EXERCISE TASK >> Write the next part of the piece about the Conservative Party's slide in the polls, starting right after its last sentence.

SOURCE >>
start

How did they get from that seismic victory and that proverbial landslide in December 2019 to the point where they were staring down the barrel of having less than 70 MPs in Parliament at the end of 2022?
Is this questionable recent polling data? Perhaps. Perhaps not - worryingly not if you’re a Conservative.
Although questionable polling wouldn’t explain the broader consensus that shows the Conservatives behind in the polls by anywhere between 20 and 30 points - for almost the entire year - where they remain going into 2023.

So.
To explain this, there’s a ‘short, simplistic, Tl;Dr, 20 seconds to fat finger its way on to Facebook style’ answer to the question that people might give without having read a single word of this article.
It’s because the nation’s patience has been exhausted by the Conservative Party’s inexcusable way of handling almost every political omnishambles that they are mostly responsible for having created for themselves.

end

RECORD EXCERPTS >>
start

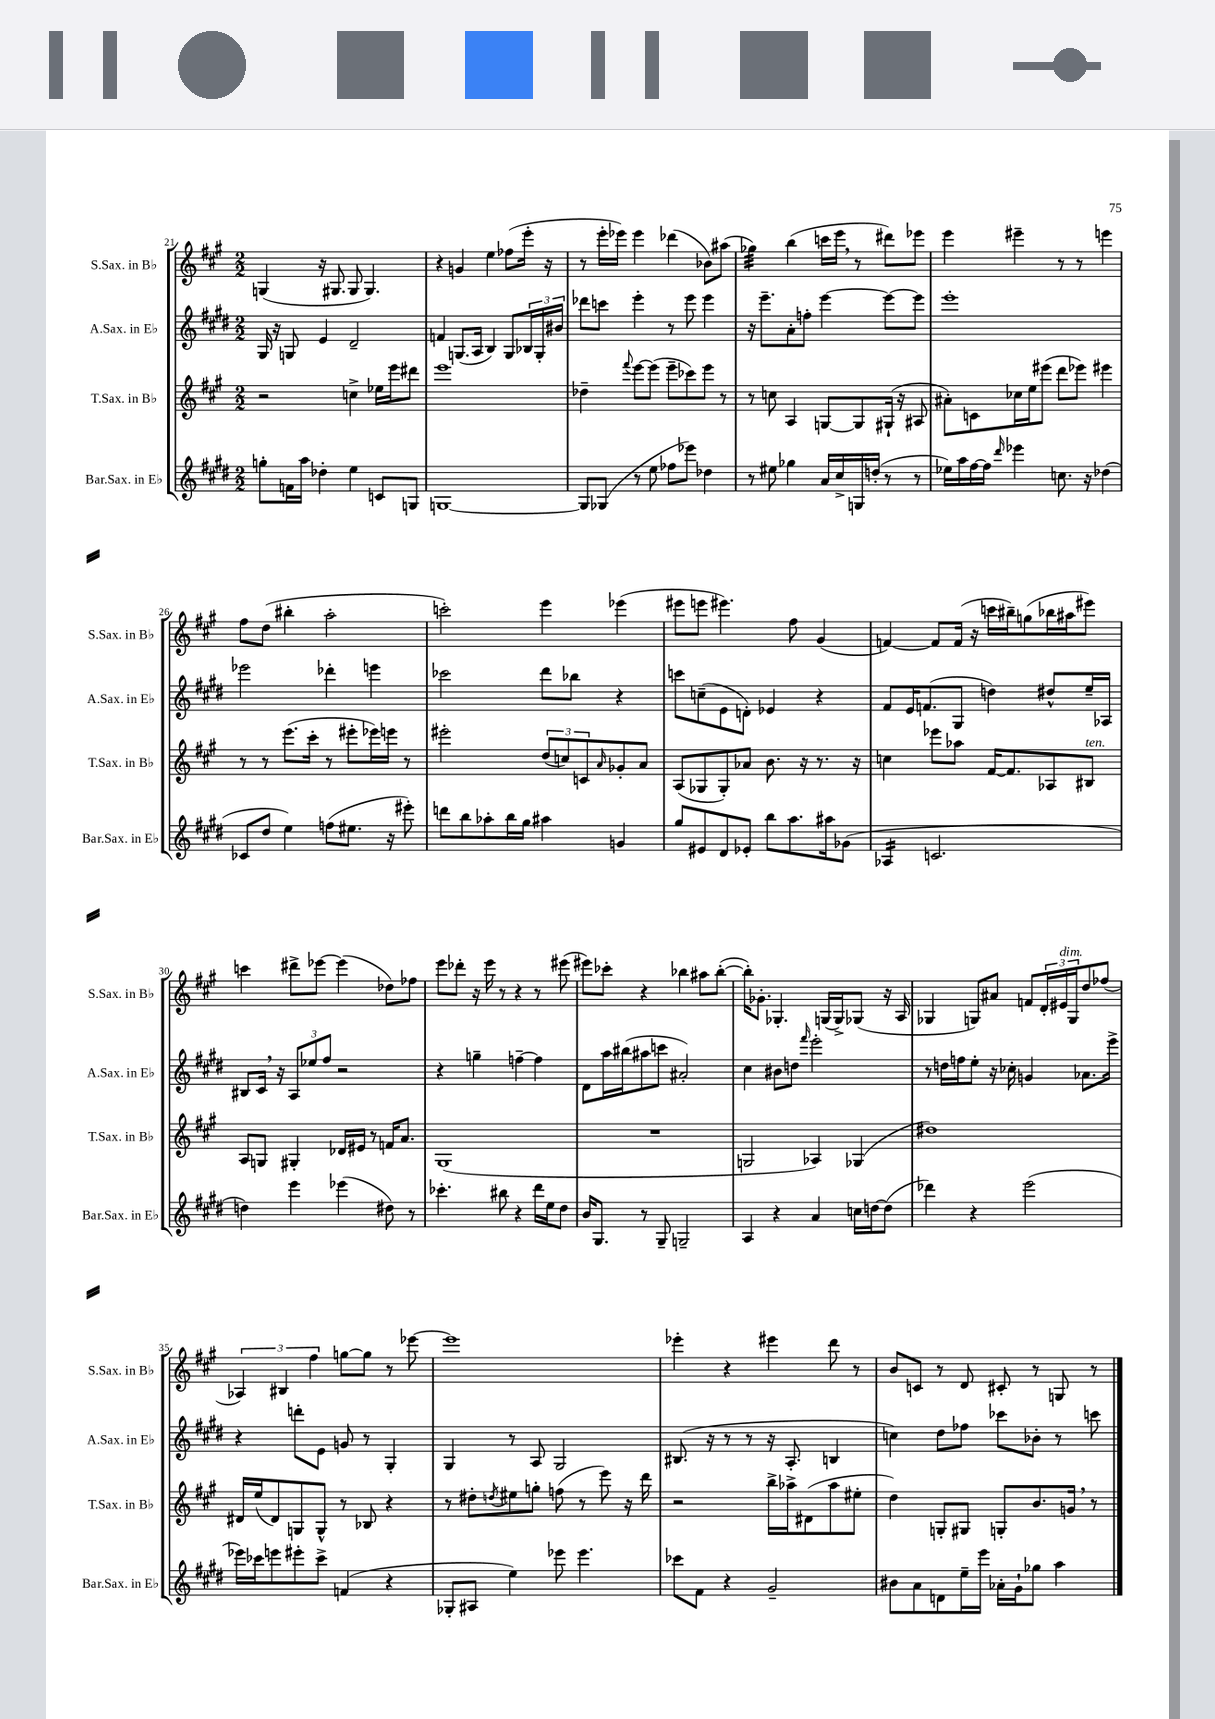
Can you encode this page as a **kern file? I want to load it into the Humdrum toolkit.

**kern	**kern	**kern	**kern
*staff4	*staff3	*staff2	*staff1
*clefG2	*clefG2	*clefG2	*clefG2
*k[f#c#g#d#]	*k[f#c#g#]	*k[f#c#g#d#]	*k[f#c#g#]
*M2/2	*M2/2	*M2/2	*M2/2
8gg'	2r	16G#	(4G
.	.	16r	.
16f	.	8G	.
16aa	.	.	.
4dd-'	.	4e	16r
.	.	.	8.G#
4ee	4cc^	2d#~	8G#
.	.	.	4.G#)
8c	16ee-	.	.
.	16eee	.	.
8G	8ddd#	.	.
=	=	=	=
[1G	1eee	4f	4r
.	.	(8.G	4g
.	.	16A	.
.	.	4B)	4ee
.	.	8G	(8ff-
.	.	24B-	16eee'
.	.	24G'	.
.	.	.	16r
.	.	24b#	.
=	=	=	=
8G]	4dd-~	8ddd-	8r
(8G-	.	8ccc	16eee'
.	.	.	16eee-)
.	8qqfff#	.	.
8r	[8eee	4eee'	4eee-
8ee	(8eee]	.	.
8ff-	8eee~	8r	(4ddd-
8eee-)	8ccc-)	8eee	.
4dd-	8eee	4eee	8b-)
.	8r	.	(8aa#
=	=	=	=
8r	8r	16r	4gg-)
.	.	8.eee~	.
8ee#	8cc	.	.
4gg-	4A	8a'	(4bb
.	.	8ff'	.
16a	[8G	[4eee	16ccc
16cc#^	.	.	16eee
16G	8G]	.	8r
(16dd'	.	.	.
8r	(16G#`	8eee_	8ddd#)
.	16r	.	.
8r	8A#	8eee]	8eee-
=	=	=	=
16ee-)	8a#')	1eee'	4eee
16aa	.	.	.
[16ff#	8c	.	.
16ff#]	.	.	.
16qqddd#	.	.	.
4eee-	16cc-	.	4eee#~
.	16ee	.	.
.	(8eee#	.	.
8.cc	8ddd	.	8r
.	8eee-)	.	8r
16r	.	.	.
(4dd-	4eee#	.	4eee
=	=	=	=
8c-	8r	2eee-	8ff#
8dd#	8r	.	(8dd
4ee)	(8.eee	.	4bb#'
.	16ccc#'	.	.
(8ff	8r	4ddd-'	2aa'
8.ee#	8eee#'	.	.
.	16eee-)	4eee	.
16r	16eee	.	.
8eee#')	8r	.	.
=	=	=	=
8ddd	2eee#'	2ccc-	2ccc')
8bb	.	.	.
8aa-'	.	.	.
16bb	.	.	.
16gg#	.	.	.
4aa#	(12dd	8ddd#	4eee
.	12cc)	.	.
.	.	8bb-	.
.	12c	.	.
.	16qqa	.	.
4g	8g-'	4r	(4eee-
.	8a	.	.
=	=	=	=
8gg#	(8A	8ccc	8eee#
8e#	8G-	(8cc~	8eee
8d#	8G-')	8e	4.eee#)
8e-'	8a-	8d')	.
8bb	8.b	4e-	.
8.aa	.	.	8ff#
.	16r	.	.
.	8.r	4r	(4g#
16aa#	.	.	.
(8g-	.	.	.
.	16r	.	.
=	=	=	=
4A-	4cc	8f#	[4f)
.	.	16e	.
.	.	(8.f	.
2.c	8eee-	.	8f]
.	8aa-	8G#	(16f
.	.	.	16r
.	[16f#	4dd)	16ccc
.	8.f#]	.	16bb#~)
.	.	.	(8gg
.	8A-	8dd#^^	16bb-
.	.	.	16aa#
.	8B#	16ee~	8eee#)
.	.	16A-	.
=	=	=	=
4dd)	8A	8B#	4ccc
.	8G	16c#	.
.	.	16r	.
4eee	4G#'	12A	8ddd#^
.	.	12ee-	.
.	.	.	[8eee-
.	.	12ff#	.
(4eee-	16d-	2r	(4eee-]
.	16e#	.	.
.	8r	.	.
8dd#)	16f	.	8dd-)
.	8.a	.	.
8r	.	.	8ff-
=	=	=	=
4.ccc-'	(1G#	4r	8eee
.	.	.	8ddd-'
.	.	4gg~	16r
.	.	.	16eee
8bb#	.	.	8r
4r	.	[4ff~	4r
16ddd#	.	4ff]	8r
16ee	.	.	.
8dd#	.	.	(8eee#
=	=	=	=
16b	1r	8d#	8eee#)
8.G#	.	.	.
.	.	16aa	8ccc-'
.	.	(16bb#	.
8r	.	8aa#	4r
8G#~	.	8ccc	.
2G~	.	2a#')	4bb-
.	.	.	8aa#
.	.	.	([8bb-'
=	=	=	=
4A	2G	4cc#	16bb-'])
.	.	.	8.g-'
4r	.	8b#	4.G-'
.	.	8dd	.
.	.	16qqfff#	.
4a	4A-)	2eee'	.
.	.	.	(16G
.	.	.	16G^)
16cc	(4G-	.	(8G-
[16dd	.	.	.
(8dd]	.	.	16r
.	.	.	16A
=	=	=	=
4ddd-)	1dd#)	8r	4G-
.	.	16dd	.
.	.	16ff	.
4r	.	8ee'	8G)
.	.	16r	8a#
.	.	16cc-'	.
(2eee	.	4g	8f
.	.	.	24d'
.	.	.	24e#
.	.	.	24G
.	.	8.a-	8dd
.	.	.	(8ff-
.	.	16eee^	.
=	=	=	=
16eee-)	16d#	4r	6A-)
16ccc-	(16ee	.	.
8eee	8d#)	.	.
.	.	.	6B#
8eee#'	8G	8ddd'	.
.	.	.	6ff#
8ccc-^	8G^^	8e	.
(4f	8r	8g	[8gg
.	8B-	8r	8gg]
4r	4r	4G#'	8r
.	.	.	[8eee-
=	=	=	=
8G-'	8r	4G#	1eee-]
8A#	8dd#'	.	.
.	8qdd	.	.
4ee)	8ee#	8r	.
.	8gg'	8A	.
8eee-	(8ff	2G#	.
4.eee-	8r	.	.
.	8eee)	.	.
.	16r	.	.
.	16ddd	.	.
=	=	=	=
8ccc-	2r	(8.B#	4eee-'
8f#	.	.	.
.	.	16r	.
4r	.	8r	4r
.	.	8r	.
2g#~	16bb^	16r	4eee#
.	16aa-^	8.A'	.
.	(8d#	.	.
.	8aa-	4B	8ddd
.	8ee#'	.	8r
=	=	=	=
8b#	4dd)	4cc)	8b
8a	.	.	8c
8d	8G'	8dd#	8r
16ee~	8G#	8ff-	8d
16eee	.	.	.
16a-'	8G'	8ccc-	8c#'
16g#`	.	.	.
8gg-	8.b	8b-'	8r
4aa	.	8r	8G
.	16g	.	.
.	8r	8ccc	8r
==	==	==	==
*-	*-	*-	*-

end

ANSWER FOR THE TASK >>
There’s also a longer Substack answer - with substance that serves as the meat of this ‘End of Year’ review!
So…what the Hell happened!? Pt. 2
It stretches back to Autumn in 2021 where one internal crisis presented itself after the other, and how the Conservatives handled each subsequent event worse than the other, in quick-fire chronological order:
It began with Johnson’s absurd conference speech before he jetted off to Marbella amid fuel shortages, and then when he landed back in Britain, he gave a disastrous speech to the CBI where he spoke about his jaunt to Peppa Pig World before finding himself at the forefront of the Owen Paterson scandal only to end up at the despatch box lying to the Commons about breaching lockdown restrictions.
Remarkably, this investigation is still outstanding and the Privileges Committee inquiry has yet to conclude; due in no small part to the level of obfuscation that has been applied by the government and the fact that the government itself has left a blank cheque for those gathering evidence to defend the former Prime Minister.
The reliance on the taxpayer to fund Johnson’s defence seems strange even though you’d think Johnson would be perfectly capable of paying for it himself having earned almost £1 million since leaving office - as I wrote he probably would do after he inevitably resigned, and as I’ve consistently been saying since as early as 2020.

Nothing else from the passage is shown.